While that ten per cent continue to plunder, the UN predicts that the global population will plateau through humane efforts. This follows the broad trend of increased education, particularly amongst women and smaller families. In raising the living standards of those in the Global South, the world will face the challenge of maintaining this standard of living with fewer emissions, while the Global North will have to reduce its environmental impact significantly.
How we face these future challenges is beyond my personal capacities and the scope of this piece, but one thing I do know is that it’s vital we don’t revisit the dangers that plague our history.

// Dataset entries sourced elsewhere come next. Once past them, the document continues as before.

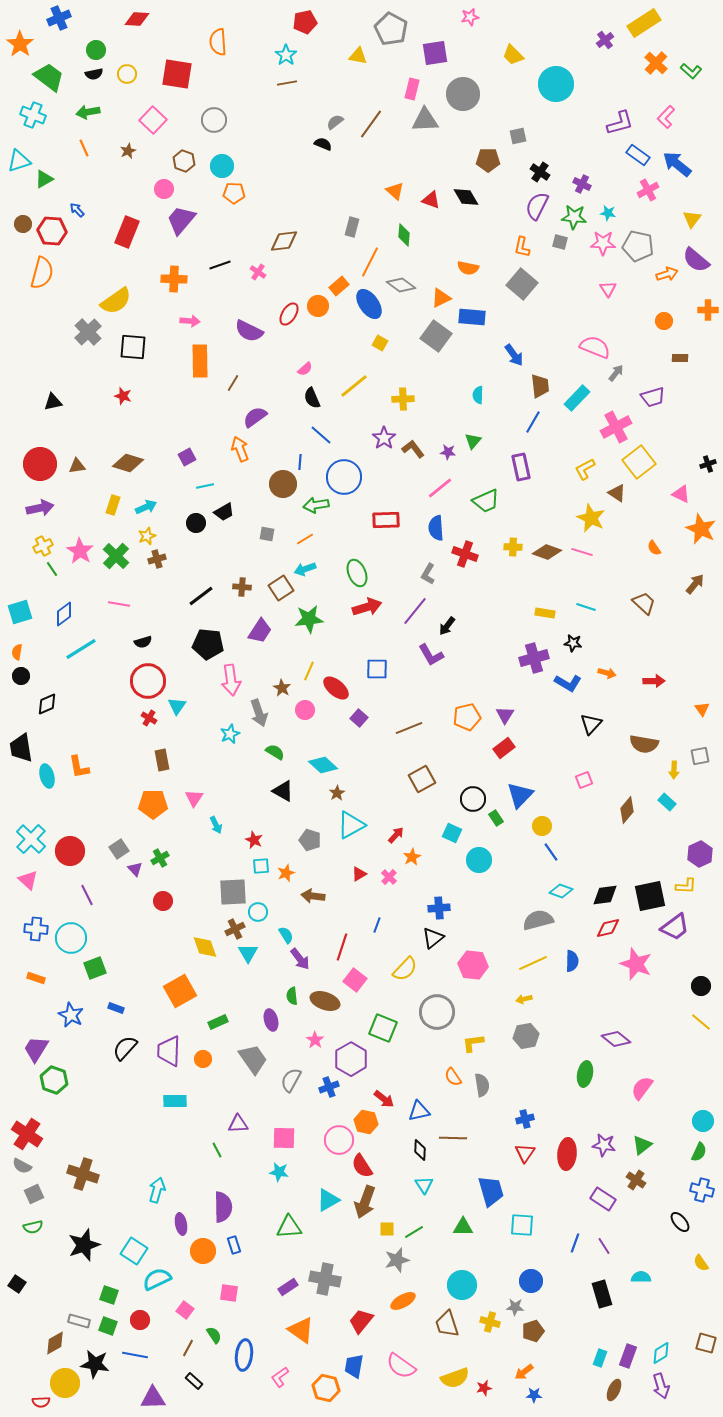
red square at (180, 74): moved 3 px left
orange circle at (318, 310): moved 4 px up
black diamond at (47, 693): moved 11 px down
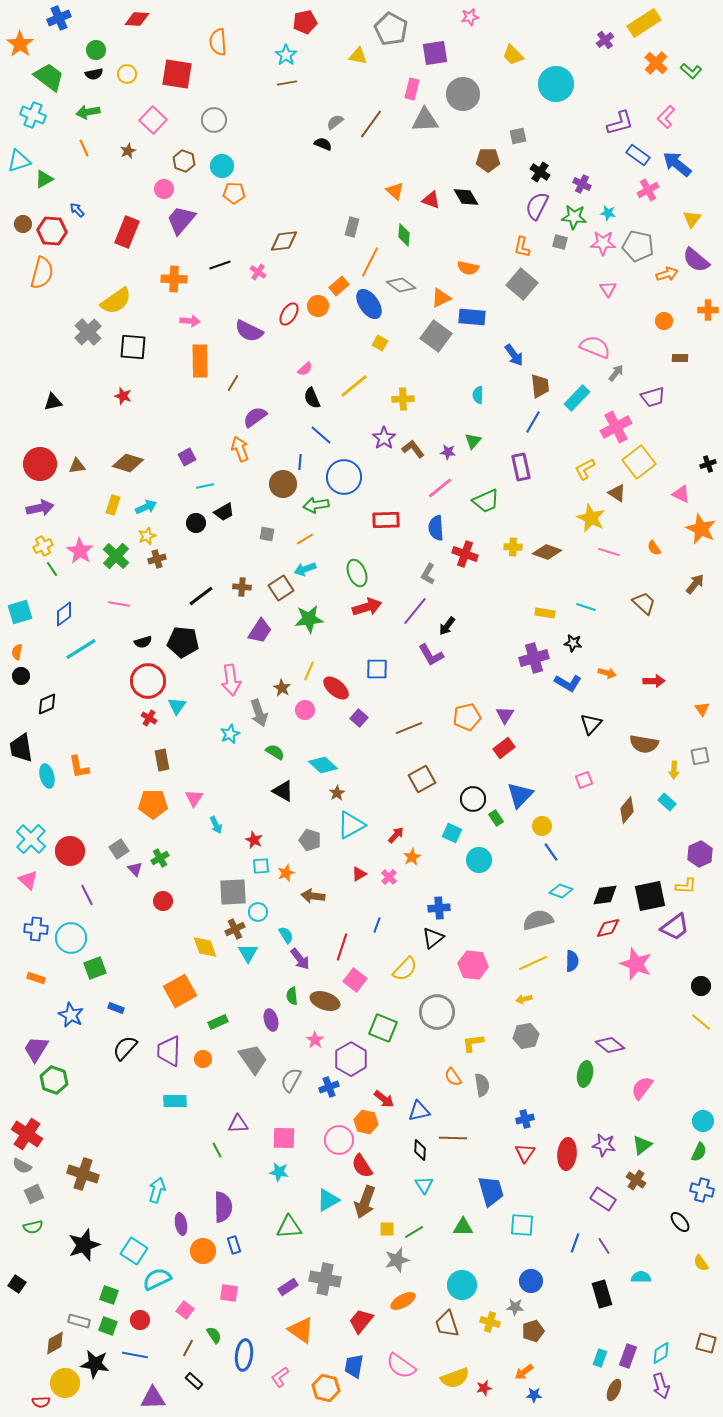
pink line at (582, 552): moved 27 px right
black pentagon at (208, 644): moved 25 px left, 2 px up
purple diamond at (616, 1039): moved 6 px left, 6 px down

Communities are still recovering from the repercussions of forced sterilisation of unmarried mothers, of the poor, of those deemed mentally unwell and many others, particularly women of colour. Preventing these people from having children doesn’t prevent deforestation, or an oil spill, but a system change could. That is, change towards a system that doesn’t consume so much, one that doesn’t allow for the hoarding of wealth and the celebration of greed.
The climate change issue is one of systems, rather than the number of people.
Changing the systems and targeting those corporations and communities most responsible for emissions, is more humane and effective than controlling vulnerable populations, who are least responsible for the state of our planet.
This is a discussion for us all. Regardless of your own reproductive choices, whether you decide to become a cat mum, adopt your brood, or have a few biological children of your own, the lone choices of one won’t save the planet.
Our collective goal is clear: we need to change the systems we operate within, and change the way we, as a planet, live.